# Hill starts, using motors to keep from rolling backwards



## drolsinatas (Jun 9, 2008)

I have a direct drive EV, so on hill starts, the car rolls back a little before I hit the throttle. Sometimes the car will cut out, and I have to re-start the car in order to get it to work again.

My girlfriend likes to keep her foot on the throttle a little, to keep the car from rolling back. This worries me, but I'm not sure if I should worry.

Is it bad to be drawing amps to use the motor as a way to keep the car from rolling back on hills? Then after a minute or so pump more amps to get it going?

Sounds like a bad idea, but I don't know.


----------



## DVR (Apr 10, 2008)

Agreed.
If you are using current to hold the car it is basically a stalled motor and it will generate heat. not good.


----------



## major (Apr 4, 2008)

drolsinatas said:


> Is it bad to be drawing amps to use the motor as a way to keep the car from rolling back on hills? Then after a minute or so pump more amps to get it going?
> 
> Sounds like a bad idea, but I don't know.


Hi drolsinatas,

Yeah, that should not be done. Drawing current in a stalled motor will heat up the commutator bars under the brushes. Too much heat will distort the copper bars and cause them to "lift". Which then causes a clicking sound and rapid brush wear and sparking. If this has in fact already happened, you will need to have the comm turned and undercut by a pro.

On hills, since you don't need a third foot for the clutch, just keep the brake on and press the throttle down when you launch. As your amps come up, release the brake and you should be off. This should give you only a second or two of current on the stalled motor.

Regards,

major

PS...I think I saw another post by drolsinatas saying he has an AC motor. In that case, forget the comm bar problem. The stalled motor (for AC) isn't nearly so bad. But why waste the energy. Still use the brake and launch as I suggest.


----------



## adric22 (Jan 17, 2008)

I'm not sure what difference it makes for direct drive. I have a transmission but I have the same problem.
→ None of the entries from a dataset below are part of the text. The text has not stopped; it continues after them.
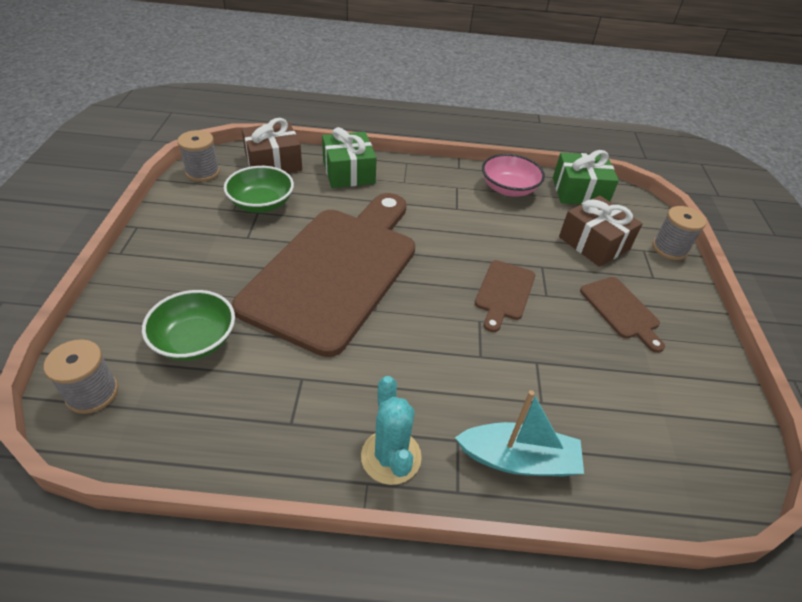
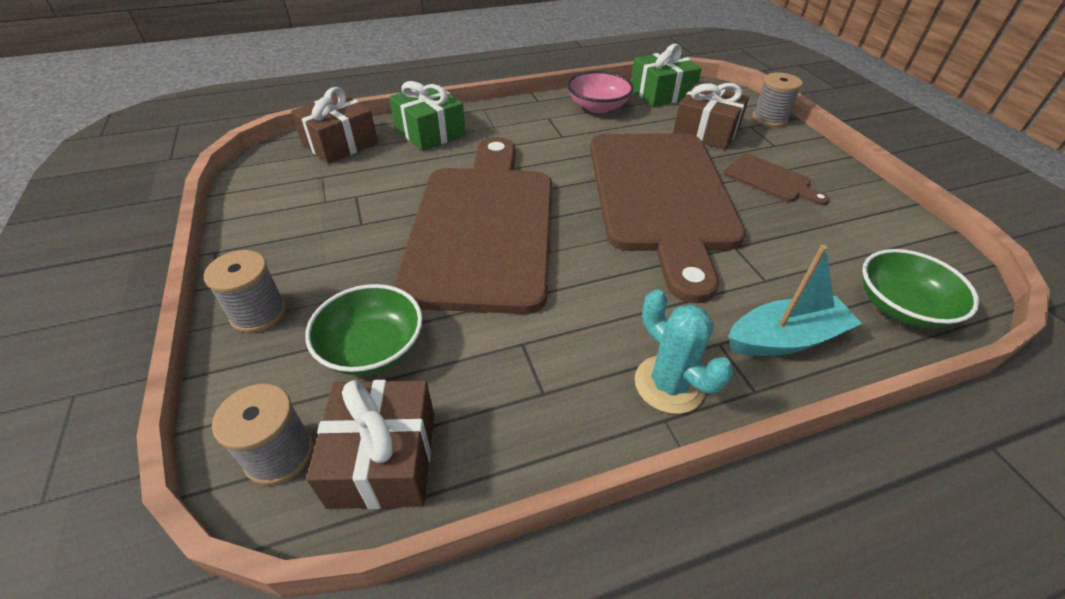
camera: 20 degrees left, 0 degrees up
grey spool [178,130,220,182] -> grey spool moved to [204,250,286,333]
green bowl [224,166,294,213] -> green bowl moved to [862,249,979,329]
brown cutting board [475,260,535,332] -> brown cutting board [590,133,746,303], size x2.46
none -> brown gift [306,380,434,509]

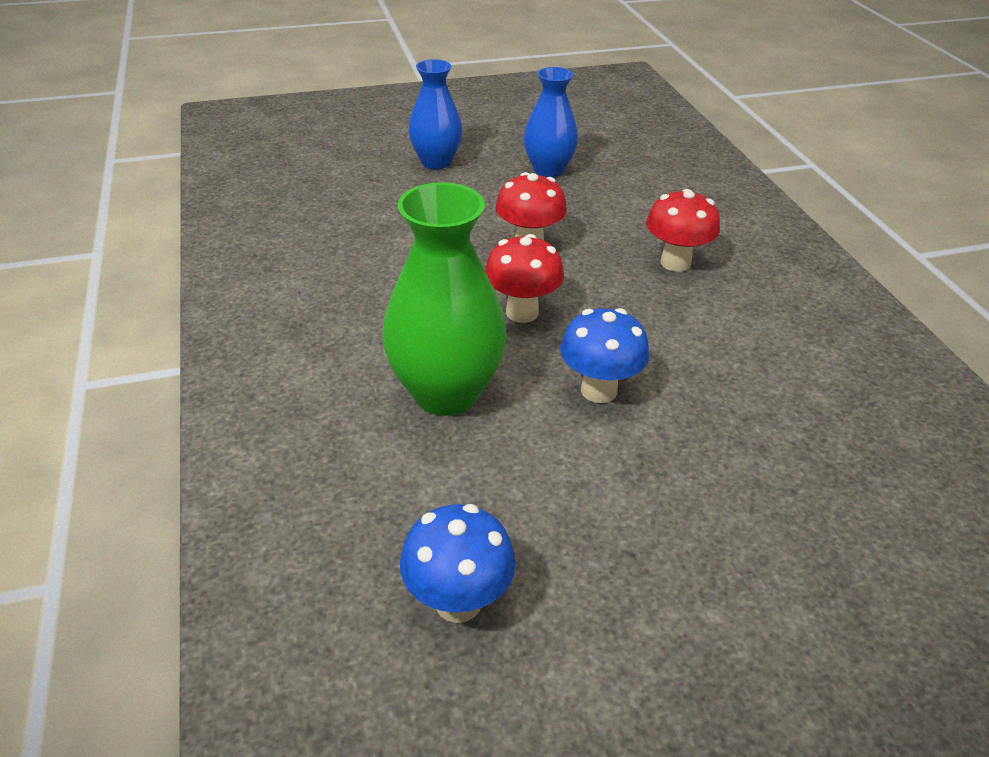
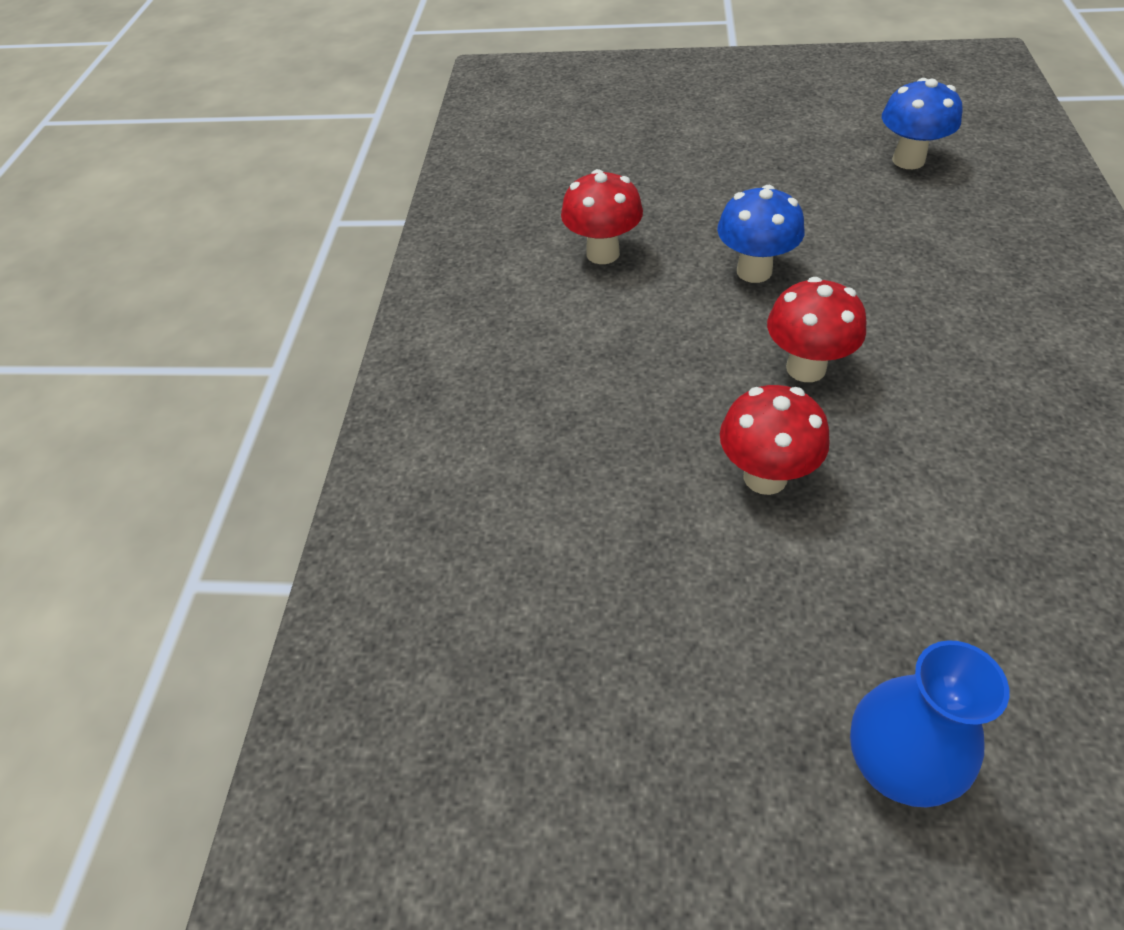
camera: 155 degrees left, 10 degrees up
green vase [382,182,507,416] -> none
blue vase [524,67,578,177] -> none
red mushroom [646,189,720,272] -> red mushroom moved to [561,169,643,264]

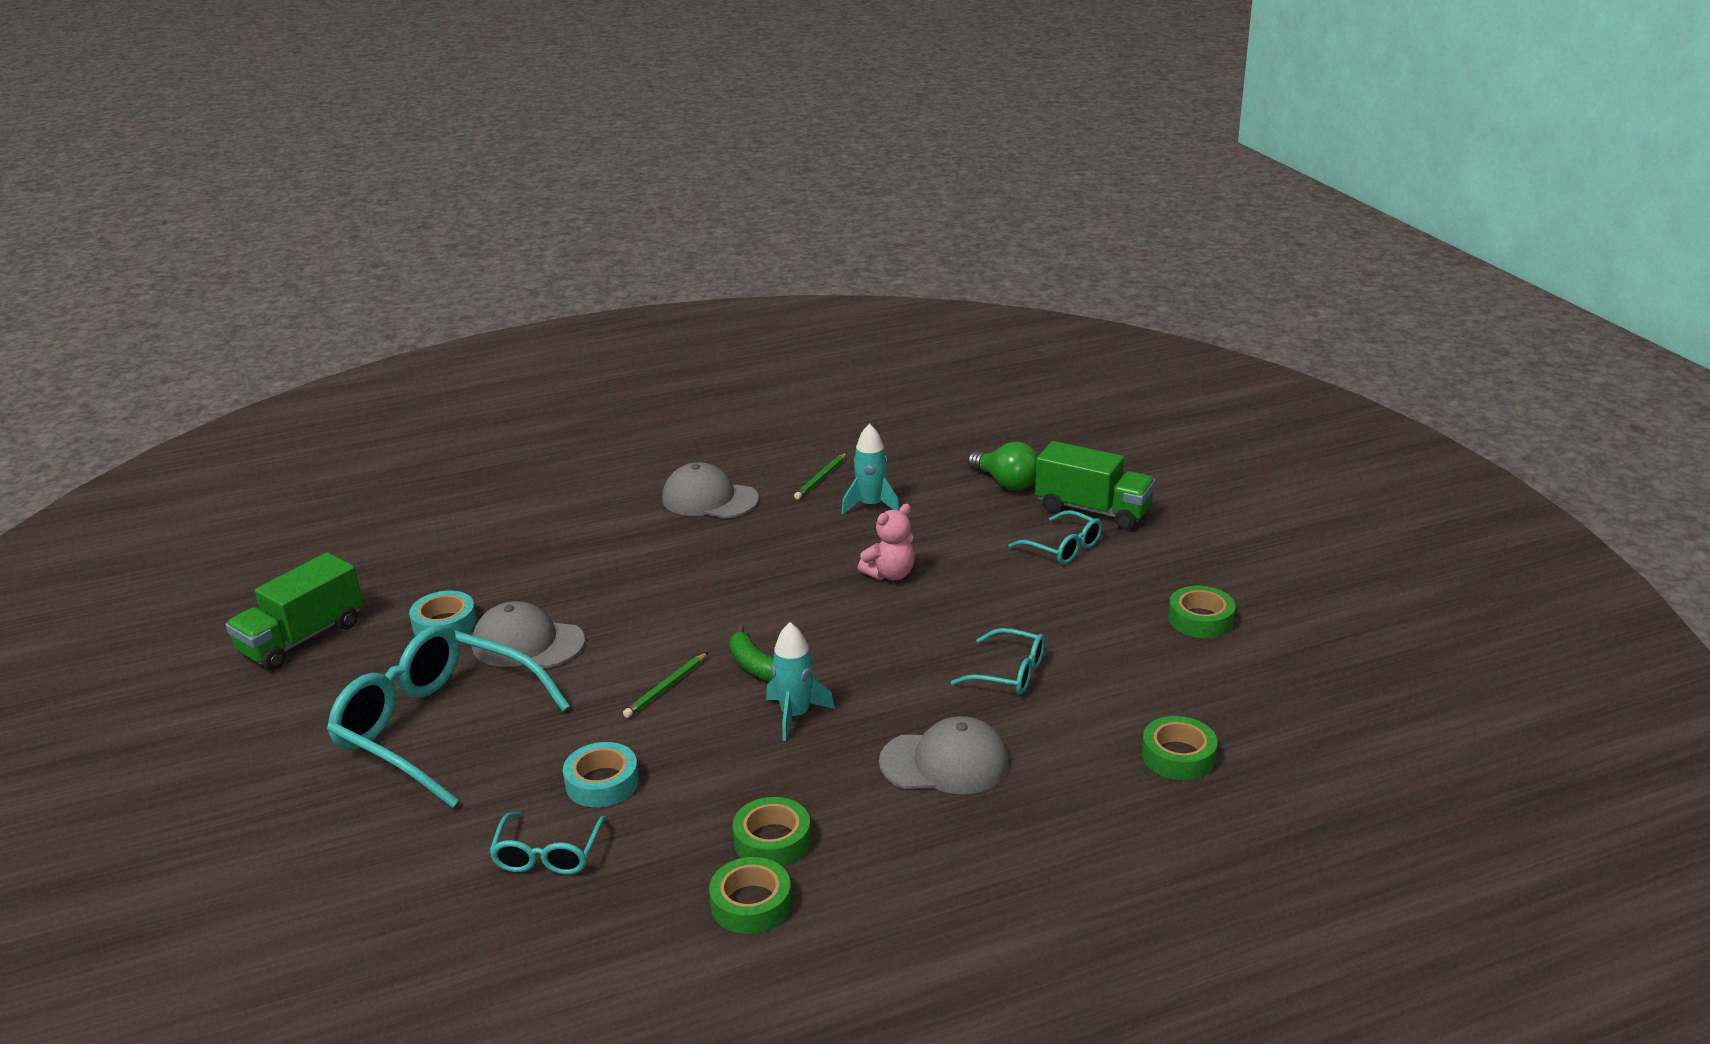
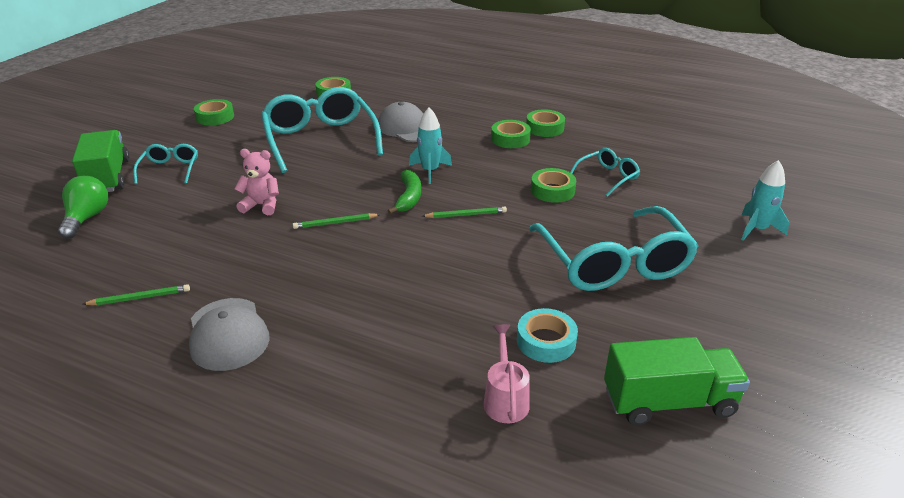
camera: 135 degrees left, 5 degrees up
grey cap [472,601,585,668] -> none
turquoise tape [563,742,639,807] -> green tape [531,168,576,203]
turquoise rocket [841,423,900,515] -> turquoise rocket moved to [741,160,789,241]
turquoise glasses [951,628,1045,694] -> turquoise glasses [261,87,383,173], size x2.06
none -> green pencil [293,213,380,229]
none -> pink watering can [484,324,530,423]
I have to go through a traffic jam every morning and the traffic jam climbs up this one steep hill. So I'm constantly stopping and starting. However, it has never been a problem as I just hold my foot on the brake until it is time to move. Sometimes the car rolls back 6 inches or so. I don't have a clutch in mine so it isn't like working a gas car where you have to constantly slip the clutch to take off. However, I never just sit there for long periods of time holding the car in place with the electric motor.


----------